I am trying to crawl a website which is only accessible via a proxy. I have created a project called scrapy_crawler using Scrapy and the structure is as follows:
I have read that I need to enable the HttpProxyMiddleware in settings.py.
DOWNLOADER_MIDDLEWARES = {
'scrapy.downloadermiddlewares.httpproxy.HttpProxyMiddleware': 100
}
I am a bit lost after that. I think I need to include the proxy in the request but I am not sure where to do that. I have tried the following in the middlewares.py file.
def process_start_requests(self, start_requests, spider):
# Called with the start requests of the spider, and works
# similarly to the process_spider_output() method, except
# that it doesn’t have a response associated.
# Must return only requests (not items).
for r in start_requests:
r.meta['proxy'] = 'http://username:password@myproxy:port'
yield r
And here is the digtionary.py file for reference.

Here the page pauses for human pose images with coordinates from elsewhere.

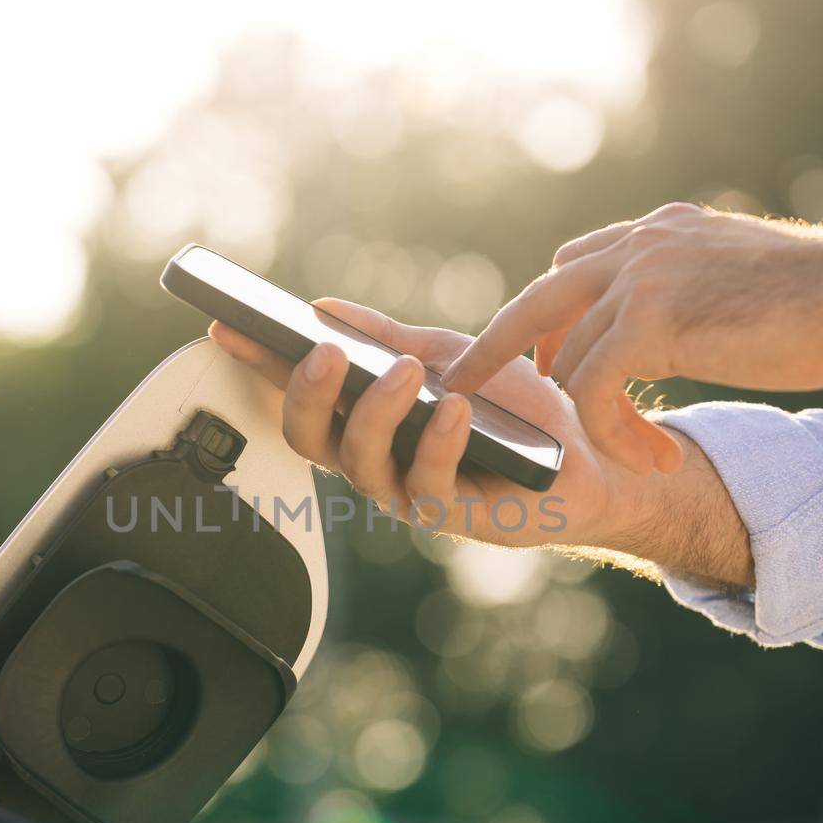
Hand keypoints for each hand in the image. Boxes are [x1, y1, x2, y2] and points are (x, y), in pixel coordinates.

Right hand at [208, 298, 662, 551]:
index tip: (225, 327)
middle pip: (311, 437)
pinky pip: (429, 484)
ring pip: (361, 462)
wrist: (596, 457)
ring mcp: (410, 491)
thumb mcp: (450, 355)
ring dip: (377, 412)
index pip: (299, 392)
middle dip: (306, 393)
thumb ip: (388, 337)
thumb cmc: (520, 412)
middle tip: (322, 351)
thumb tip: (321, 306)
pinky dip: (436, 442)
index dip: (259, 364)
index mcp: (367, 421)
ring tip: (406, 372)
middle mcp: (377, 461)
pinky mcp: (456, 516)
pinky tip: (451, 408)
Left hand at [443, 204, 822, 473]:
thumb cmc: (813, 297)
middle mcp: (638, 247)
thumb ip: (685, 285)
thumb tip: (671, 315)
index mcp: (654, 234)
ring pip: (570, 362)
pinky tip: (649, 459)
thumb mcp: (731, 275)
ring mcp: (641, 279)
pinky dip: (612, 434)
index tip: (536, 364)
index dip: (544, 320)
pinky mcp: (654, 321)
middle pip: (535, 301)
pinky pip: (598, 390)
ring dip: (588, 422)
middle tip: (461, 394)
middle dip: (492, 352)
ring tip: (627, 461)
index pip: (569, 269)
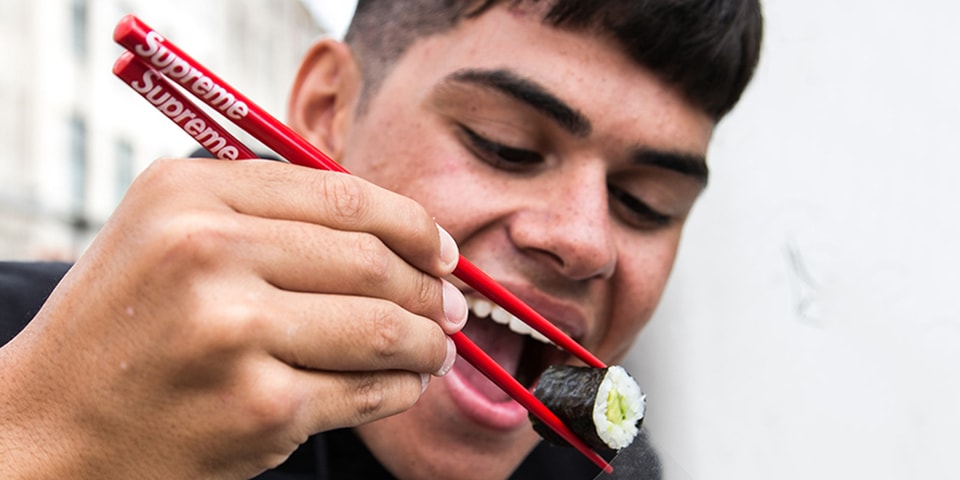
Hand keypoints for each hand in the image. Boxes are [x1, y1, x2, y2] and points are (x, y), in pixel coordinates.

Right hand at [0, 158, 466, 478]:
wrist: (49, 431)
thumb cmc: (123, 328)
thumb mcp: (170, 231)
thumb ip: (270, 211)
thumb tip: (396, 229)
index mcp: (191, 195)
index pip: (342, 196)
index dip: (412, 224)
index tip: (443, 250)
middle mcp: (208, 252)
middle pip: (372, 262)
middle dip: (431, 289)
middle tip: (452, 309)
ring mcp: (235, 332)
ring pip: (384, 327)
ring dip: (428, 341)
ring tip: (436, 347)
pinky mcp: (260, 407)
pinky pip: (368, 389)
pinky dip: (401, 388)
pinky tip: (401, 384)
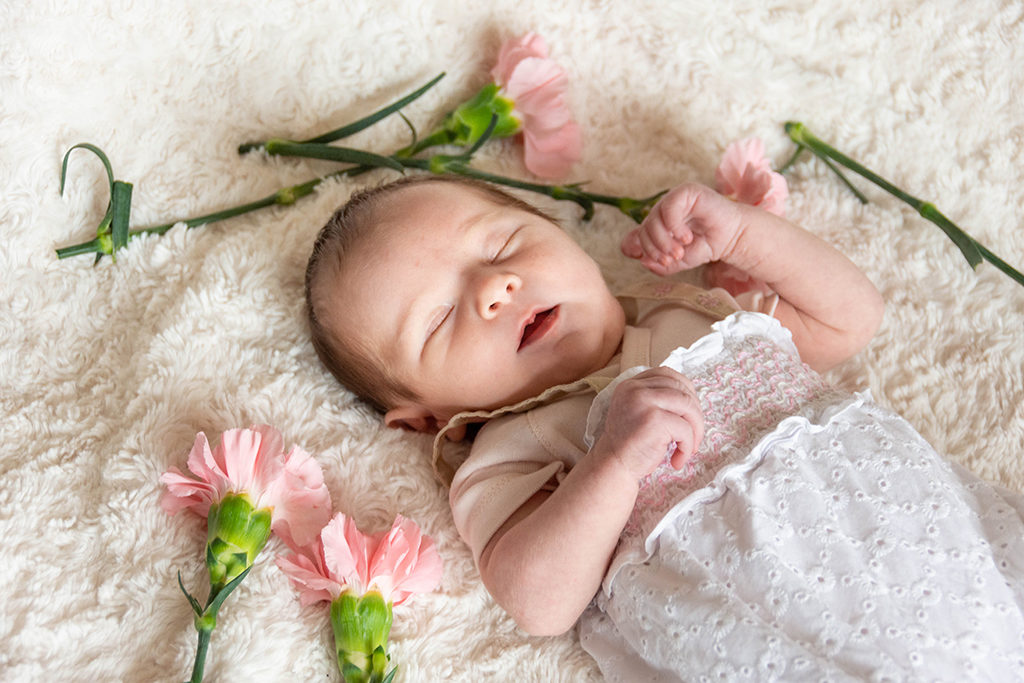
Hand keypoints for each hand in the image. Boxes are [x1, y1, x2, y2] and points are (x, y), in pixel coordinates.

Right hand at [593, 366, 703, 479]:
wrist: (613, 466)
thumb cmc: (630, 444)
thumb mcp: (638, 411)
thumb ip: (656, 398)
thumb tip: (691, 398)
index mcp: (631, 384)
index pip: (667, 374)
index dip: (685, 391)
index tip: (687, 413)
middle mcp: (635, 389)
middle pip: (682, 389)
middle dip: (695, 414)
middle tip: (693, 436)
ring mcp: (644, 402)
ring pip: (688, 406)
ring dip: (696, 430)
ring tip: (689, 448)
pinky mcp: (654, 420)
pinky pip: (685, 429)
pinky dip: (688, 446)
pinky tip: (677, 459)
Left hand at [621, 183, 745, 275]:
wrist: (733, 237)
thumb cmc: (706, 246)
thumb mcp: (679, 261)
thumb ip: (660, 264)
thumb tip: (642, 261)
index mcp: (656, 225)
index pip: (635, 237)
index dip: (642, 250)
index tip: (659, 262)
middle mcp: (661, 211)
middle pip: (643, 230)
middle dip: (655, 249)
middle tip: (672, 259)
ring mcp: (672, 200)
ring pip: (653, 219)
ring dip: (664, 240)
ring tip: (680, 251)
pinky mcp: (685, 192)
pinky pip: (669, 208)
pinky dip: (674, 226)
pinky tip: (686, 237)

from scrapy.spiders import CrawlSpider, Rule
from scrapy.linkextractors import LinkExtractor
class ImdbCrawler(CrawlSpider):
name = 'digtionary'
allowed_domains = ['www.mywebsite.com']
start_urls = ['https://mywebsite.com/digital/pages/start.aspx#']
rules = (Rule(LinkExtractor()),)
Any kind of help will be much appreciated. Thanks in advance.